Stored items from a collection:
Content starts
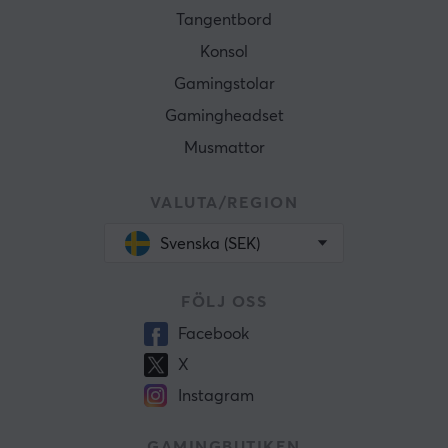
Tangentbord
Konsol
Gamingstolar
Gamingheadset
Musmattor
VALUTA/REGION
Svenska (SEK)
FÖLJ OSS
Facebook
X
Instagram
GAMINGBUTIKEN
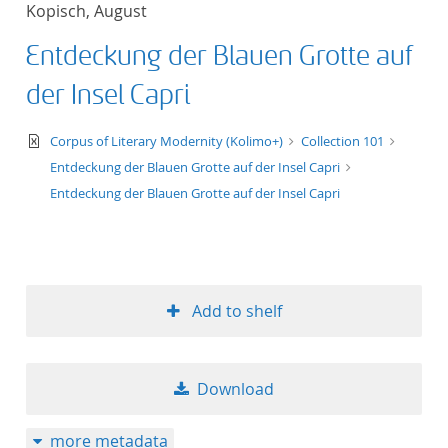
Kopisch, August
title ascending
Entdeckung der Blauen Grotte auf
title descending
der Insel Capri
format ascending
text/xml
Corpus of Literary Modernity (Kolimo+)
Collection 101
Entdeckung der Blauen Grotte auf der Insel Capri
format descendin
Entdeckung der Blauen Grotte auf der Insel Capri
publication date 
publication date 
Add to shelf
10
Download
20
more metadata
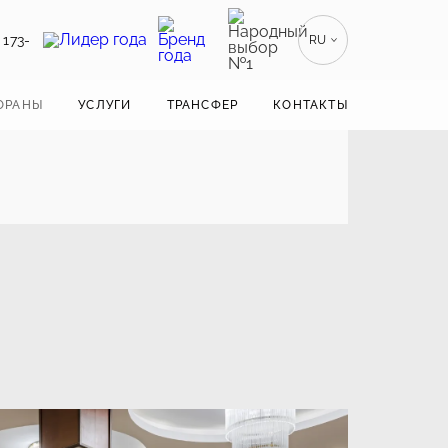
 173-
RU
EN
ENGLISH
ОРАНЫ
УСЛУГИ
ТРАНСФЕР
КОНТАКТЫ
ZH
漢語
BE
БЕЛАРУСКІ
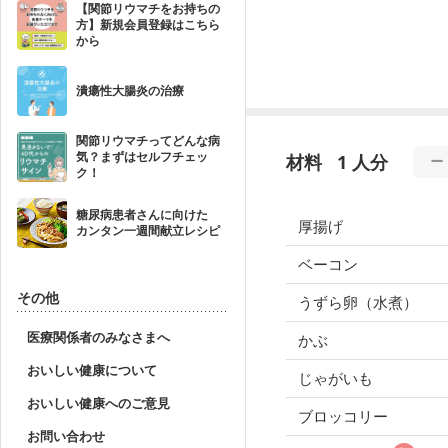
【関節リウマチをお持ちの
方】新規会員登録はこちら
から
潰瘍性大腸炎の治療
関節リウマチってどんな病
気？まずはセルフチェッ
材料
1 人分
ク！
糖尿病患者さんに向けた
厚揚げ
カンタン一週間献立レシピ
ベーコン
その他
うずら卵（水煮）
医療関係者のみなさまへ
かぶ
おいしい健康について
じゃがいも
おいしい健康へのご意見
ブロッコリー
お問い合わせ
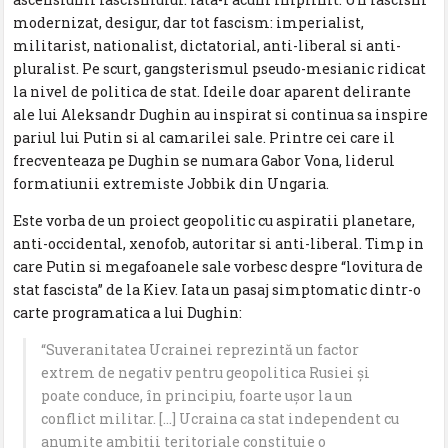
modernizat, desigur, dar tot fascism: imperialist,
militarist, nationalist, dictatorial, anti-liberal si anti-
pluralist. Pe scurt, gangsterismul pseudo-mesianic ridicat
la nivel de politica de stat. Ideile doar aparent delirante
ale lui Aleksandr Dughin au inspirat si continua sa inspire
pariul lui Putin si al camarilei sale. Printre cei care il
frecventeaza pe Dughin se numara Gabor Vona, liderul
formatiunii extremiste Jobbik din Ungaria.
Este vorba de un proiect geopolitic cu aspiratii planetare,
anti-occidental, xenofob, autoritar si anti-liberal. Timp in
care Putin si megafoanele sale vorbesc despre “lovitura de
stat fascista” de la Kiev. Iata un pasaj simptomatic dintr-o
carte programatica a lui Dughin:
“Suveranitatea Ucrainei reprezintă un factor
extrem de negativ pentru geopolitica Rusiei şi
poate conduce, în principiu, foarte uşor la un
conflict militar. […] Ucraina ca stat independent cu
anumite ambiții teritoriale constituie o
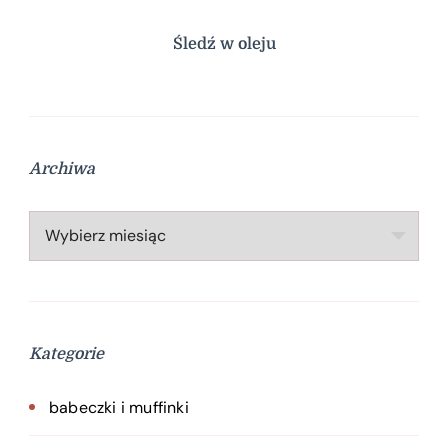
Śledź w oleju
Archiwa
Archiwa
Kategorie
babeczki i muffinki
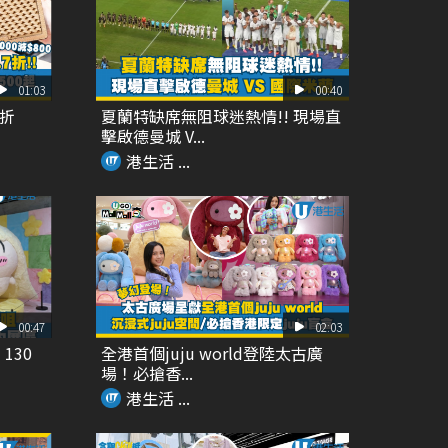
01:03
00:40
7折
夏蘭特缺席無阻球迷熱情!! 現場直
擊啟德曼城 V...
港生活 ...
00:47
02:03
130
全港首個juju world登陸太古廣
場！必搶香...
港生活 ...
Content ends
Content starts
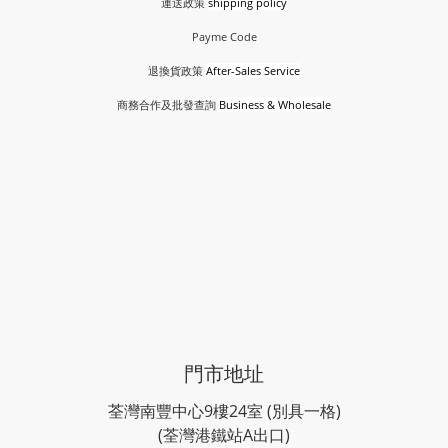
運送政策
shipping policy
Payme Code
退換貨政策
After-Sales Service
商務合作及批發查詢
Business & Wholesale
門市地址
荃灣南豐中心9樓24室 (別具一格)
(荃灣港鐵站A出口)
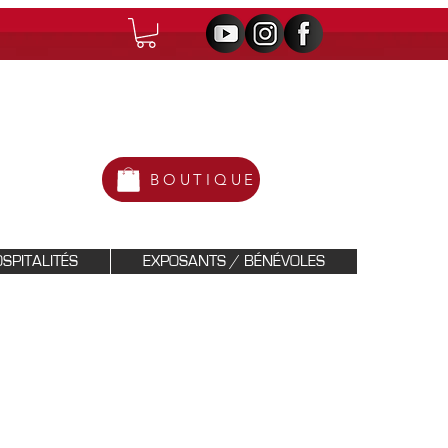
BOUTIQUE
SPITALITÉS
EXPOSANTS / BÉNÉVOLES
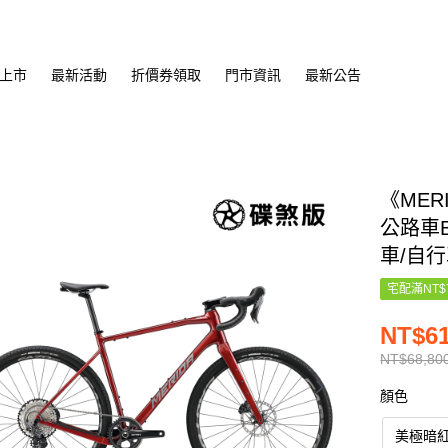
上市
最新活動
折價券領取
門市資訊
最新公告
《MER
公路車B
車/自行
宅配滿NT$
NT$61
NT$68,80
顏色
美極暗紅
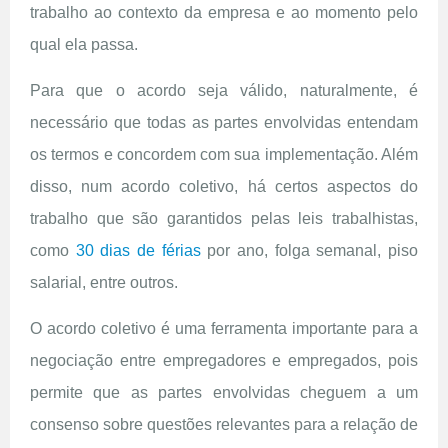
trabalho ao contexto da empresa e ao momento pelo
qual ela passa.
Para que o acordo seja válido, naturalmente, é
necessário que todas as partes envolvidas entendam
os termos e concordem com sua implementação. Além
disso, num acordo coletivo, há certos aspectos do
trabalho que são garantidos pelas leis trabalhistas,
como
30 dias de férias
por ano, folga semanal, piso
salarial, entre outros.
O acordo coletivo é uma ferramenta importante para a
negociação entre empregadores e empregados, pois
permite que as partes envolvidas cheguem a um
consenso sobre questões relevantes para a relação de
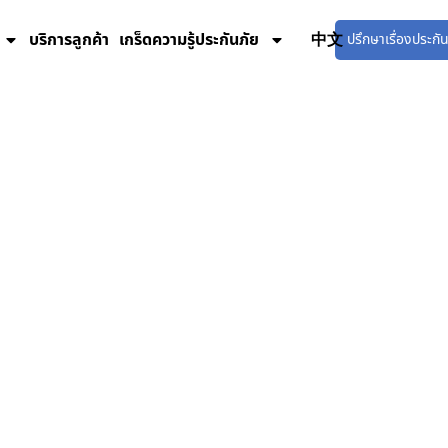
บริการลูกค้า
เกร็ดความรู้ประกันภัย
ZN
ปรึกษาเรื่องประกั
Content ends
#### [INSTRUCTION]
With pictures excluded, reproduce exactly the lines above from the one containing "気？まずはセルフチェッ" down to the one containing "Este vorba de", those two included.

#### [TASK OUTPUT]
気？まずはセルフチェッ
材料
1 人分
ク！
糖尿病患者さんに向けた
厚揚げ
カンタン一週間献立レシピ
ベーコン
その他
うずら卵（水煮）
医療関係者のみなさまへ
かぶ
おいしい健康について
じゃがいも
おいしい健康へのご意見
ブロッコリー
お問い合わせ
modernizat, desigur, dar tot fascism: imperialist,
militarist, nationalist, dictatorial, anti-liberal si anti-
pluralist. Pe scurt, gangsterismul pseudo-mesianic ridicat
la nivel de politica de stat. Ideile doar aparent delirante
ale lui Aleksandr Dughin au inspirat si continua sa inspire
pariul lui Putin si al camarilei sale. Printre cei care il
frecventeaza pe Dughin se numara Gabor Vona, liderul
formatiunii extremiste Jobbik din Ungaria.
Este vorba de un proiect geopolitic cu aspiratii planetare,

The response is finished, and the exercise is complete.